CEU Celebrates 2012 Graduation
On June 21, Central European University President and Rector John Shattuck conferred master's and doctoral degrees and special program certificates upon 613 students from 73 countries at the University's 21st annual graduation ceremony. CEU Provost and Academic Pro-Rector Katalin Farkas served as the master of ceremonies at Budapest's elegant Vigszinhaz theatre. The commencement speaker was noted humanitarian Bernard Kouchner, founder of Doctors Without Borders and Doctors of the World and former French minister of foreign and European affairs. CEU's Open Society Prize, awarded for substantial contributions to the creation of an open society, was given to Aryeh Neier, president of the Open Society Foundations. Previous recipients include Sir Karl Popper, Kofi A. Annan, and Richard Holbrooke.
Shattuck gave the opening remarks saying, “I see a great tapestry of countries with one far-reaching ideal: a commitment to open societies.” He quoted the late Vaclav Havel, former president of the Czech Republic, noted playwright, poet, and one of the founders of CEU saying, “'An open society – that is, a society of free human beings exercising free association, a society that does not defer to the dictate of any ideology – requires an open human being with an open mind.'” CEU is a reflection of Havel's paradigm, with no dominant nationality among the student body, faculty or administration and no ideology beyond the principles of freedom holding sway.
Alumna Daria Golebiowska-Tataj (ARTH '92) lent her perspective of the twenty years since she graduated from the then-fledgling University. She noted that her generation was tasked with rebuilding much of Central and Eastern Europe after communism collapsed but that the challenges facing today's graduates are just as full of trials and opportunities. “My generation was given the enormous opportunity to build the free market economy,” Golebiowska-Tataj said. “Europe now needs a model for economic growth. You must be entrepreneurial; you must take risks. Without your leadership impact, there will be no difference.”

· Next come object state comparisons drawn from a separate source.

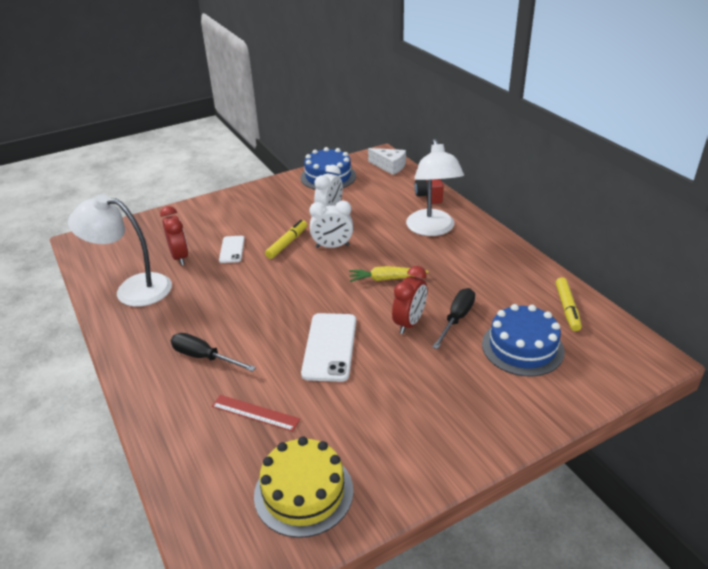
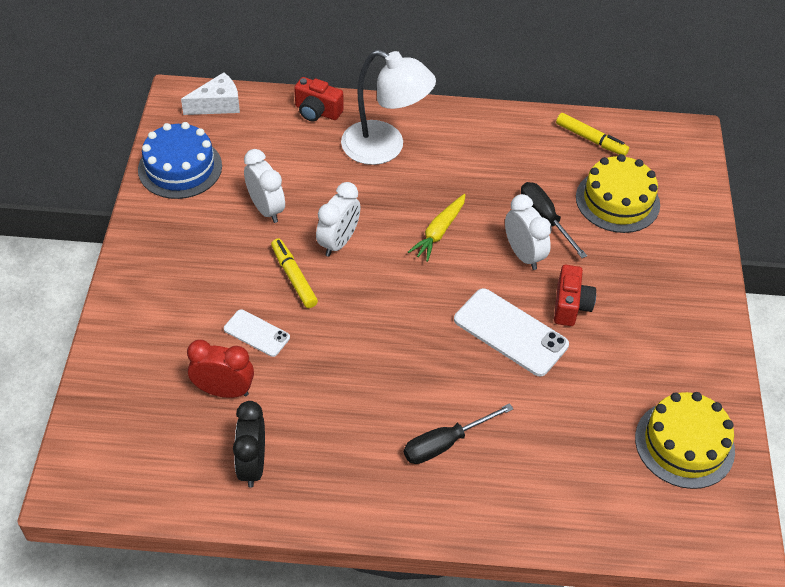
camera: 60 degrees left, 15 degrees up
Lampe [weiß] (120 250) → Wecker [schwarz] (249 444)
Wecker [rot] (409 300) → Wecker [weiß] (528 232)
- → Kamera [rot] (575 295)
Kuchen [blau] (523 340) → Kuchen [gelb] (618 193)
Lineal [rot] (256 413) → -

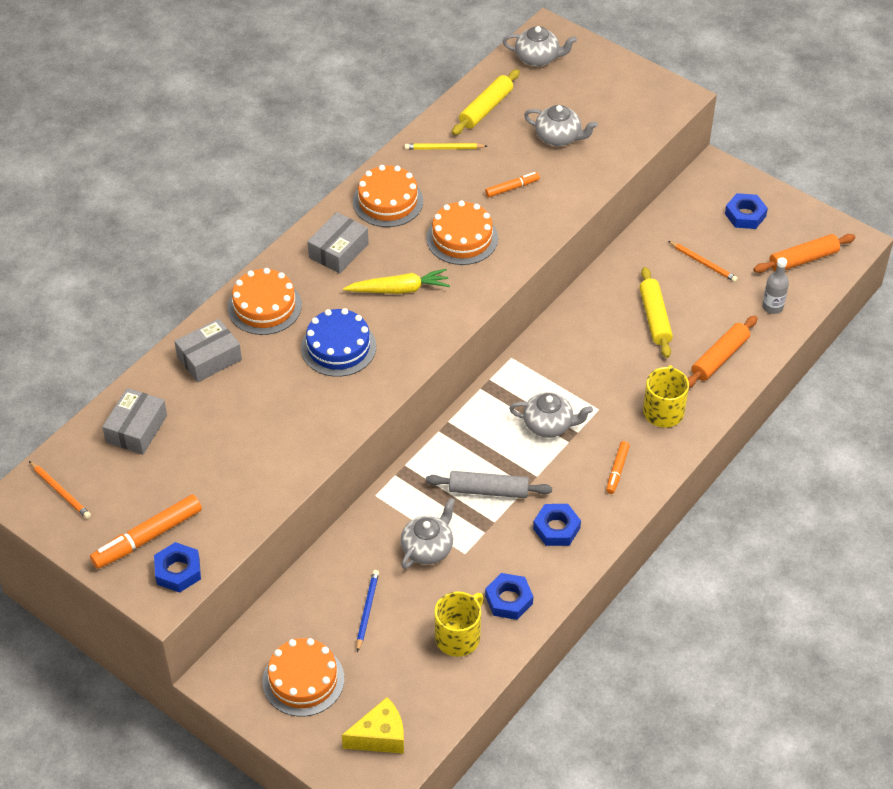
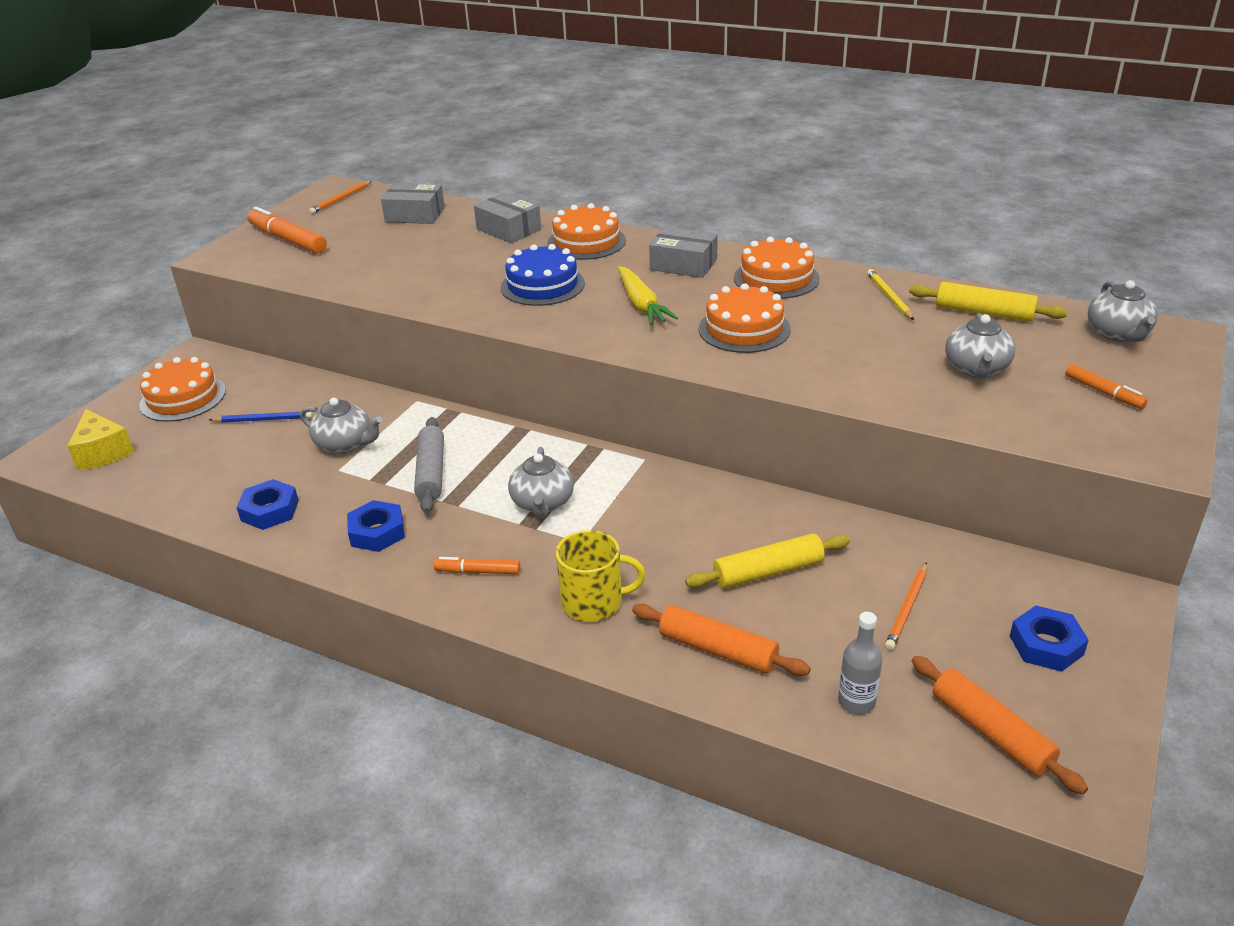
camera: 80 degrees right, 15 degrees down
Filzstift [orange] (512 184) → Filzstift [orange] (1106 386), moved
Sechskantmutter [blau] (177 567) → -
Tasse [gelb] (459 624) → -

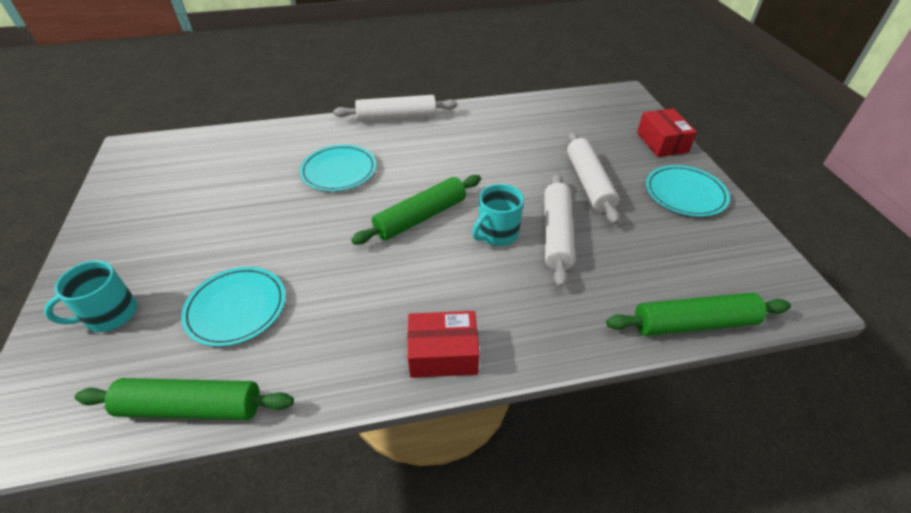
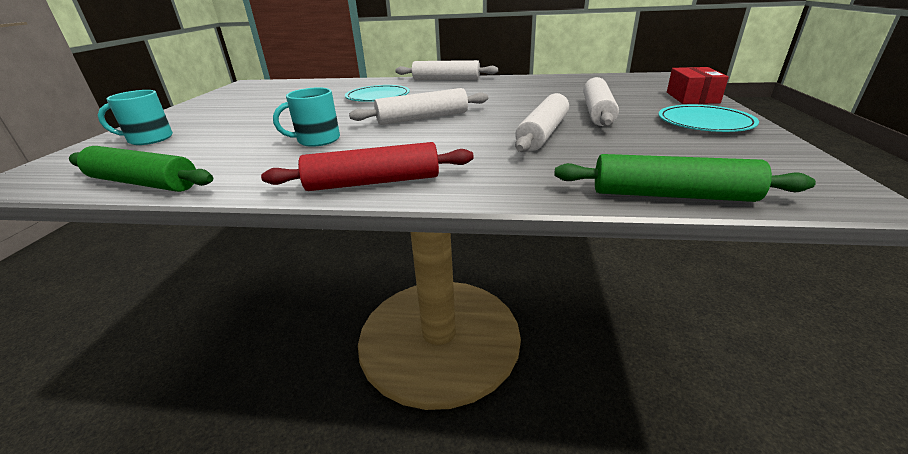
camera: 20 degrees right, 15 degrees down
Schachtel [rot] (443 344) → Nudelholz [rot] (367 166)
Tasse [türkis] (498 215) → Tasse [türkis] (306 117), moved
Nudelholz [grün] (416 210) → Nudelholz [weiß] (418 106)
Teller [türkis] (233 307) → -

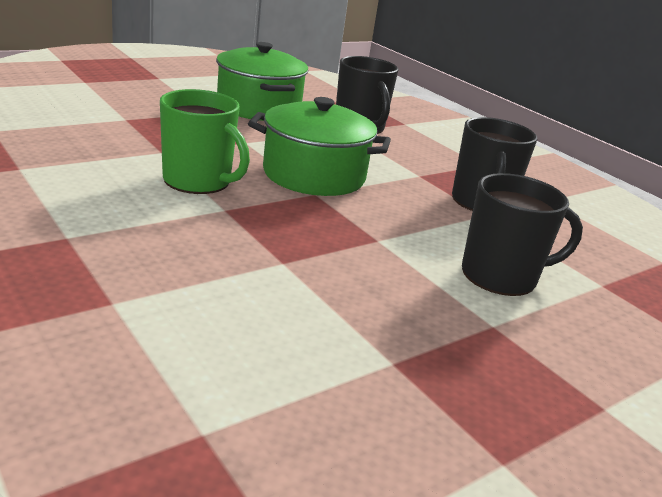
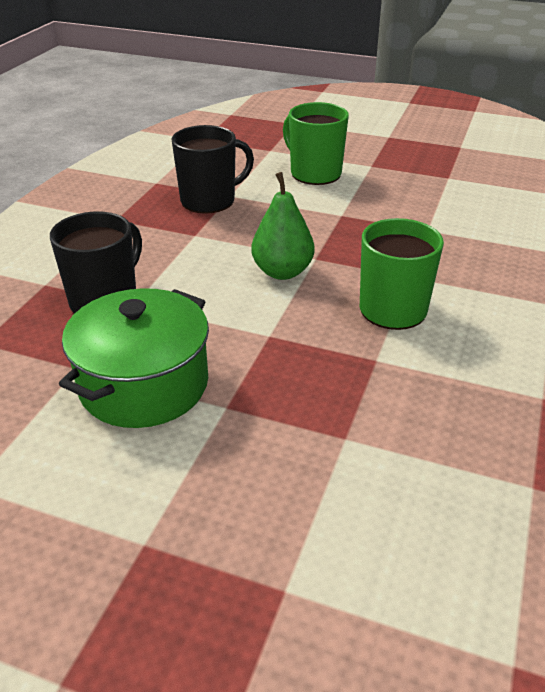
camera: 120 degrees left, 10 degrees up
Kochtopf [grün] (319 146) → Birne [grün] (282 226)
Tasse [schwarz] (522 234) → Tasse [grün] (316 143)

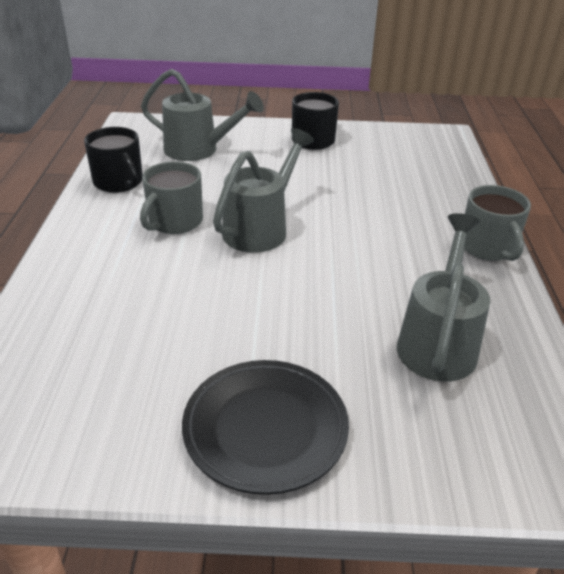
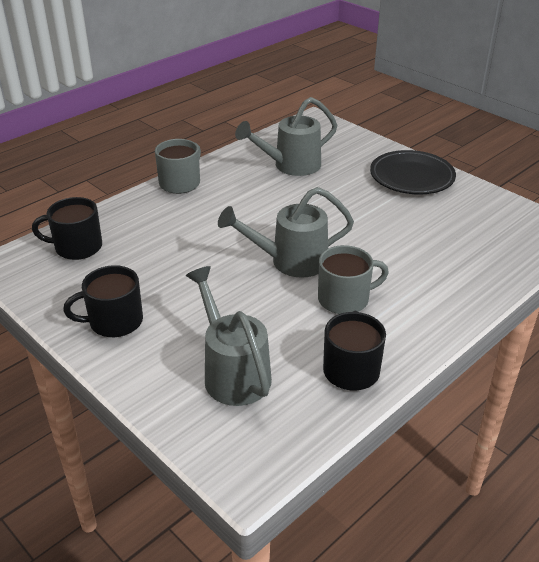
camera: 135 degrees left, 0 degrees up
- → Tasse [schwarz] (67 228)

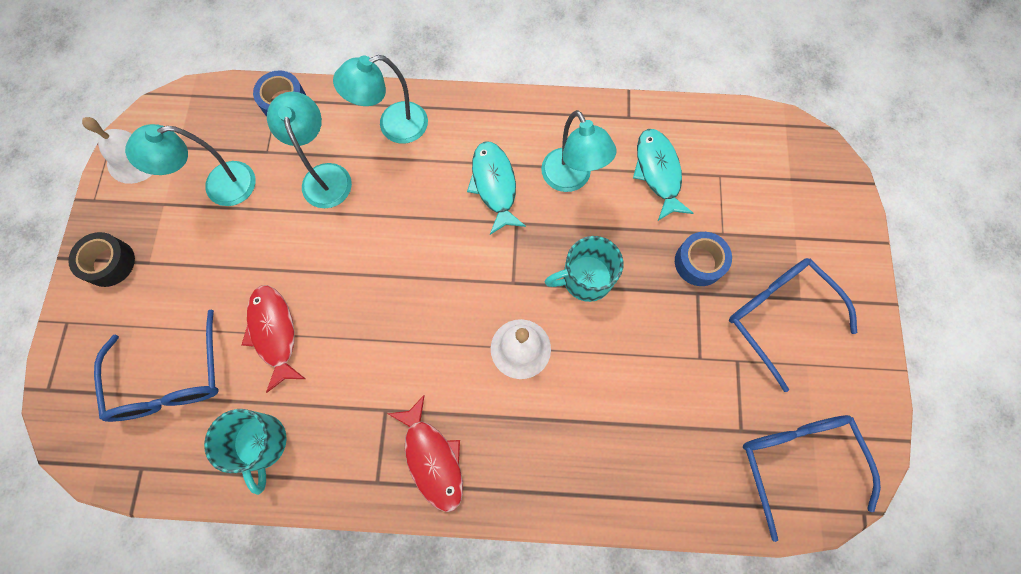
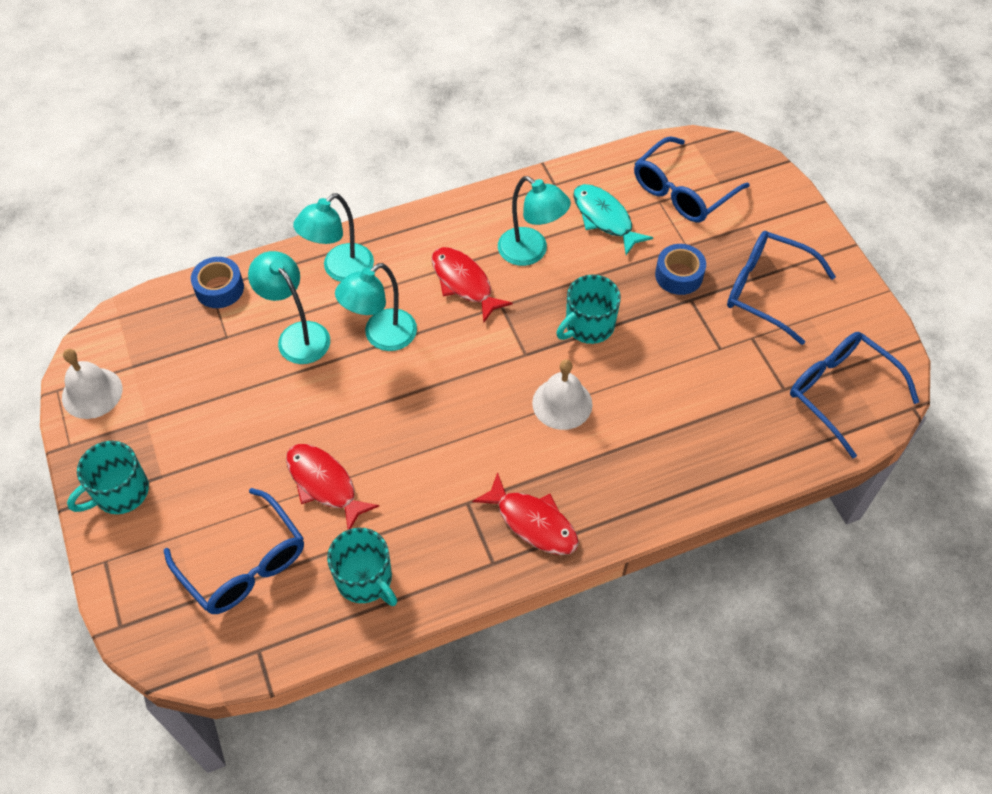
camera: 25 degrees left, 15 degrees down
Klebeband [schwarz] (101 259) → Tasse [türkis] (108 477)
Lampe [türkis] (190 165) → Lampe [türkis] (376 307), moved
Fisch [türkis] (496 188) → Fisch [rot] (472 284)
- → Brille [blau] (692 179)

An animated and engaging speaker, Kouchner recalled his early days in war-torn Biafra during the Nigerian Civil War when Red Cross-mandated neutrality forbade crossing borders to care for the sick and dying. “We discovered in 1968 that the rest of the world was not comparable to Europe. In Biafra, I was a well-educated doctor but we were not trained to deal with reality,” Kouchner said. “The patients were suffering on the other side of the line too. We discovered the necessity of illegality. If you were an activist in favor of human rights, you had to do something and the minimum was to accept the patient as a person without nationality.”
Kouchner, having co-founded Doctors Without Borders in 1971 and Doctors of the World in 1980, entered the world of politics in the late 1980s. In 1988, he helped pass the UN resolution that called for open borders when treating victims of natural disasters and other emergency situations. “It is possible to change the old political behavior,” Kouchner said. “It's much easier to accept the suffering of others – this is not your family, your people. Is it your responsibility? No, but are you responsible? Yes, you are. For the benefit of human beings: disrespect the law; cross the line.”
Before becoming the president of the Open Society Foundations, Neier served as executive director of Human Rights Watch, which he founded in 1978. Prior to that, he worked at the American Civil Liberties Union (ACLU), including eight years as national executive director. In addition to his humanitarian work, Neier taught law at several prominent universities. He noted that most of this year's CEU graduates were born during a time when the world looked very different: the Soviet empire still dominated Central and Eastern Europe; most South American nations were living under military dictatorships; and there were very few African democracies that respected human rights. Now, much of this has changed, he said, with the help of human rights advocates. “There are still many abuses of human rights going on in the world but you can have an impact and that's very satisfying indeed,” Neier said to the graduates.
Shattuck closed the ceremony by telling the graduates “I've been inspired by all of you and I think so have the rest of us sitting up here. I shall give you one encouragement and that is go out and change the world. You can do it.”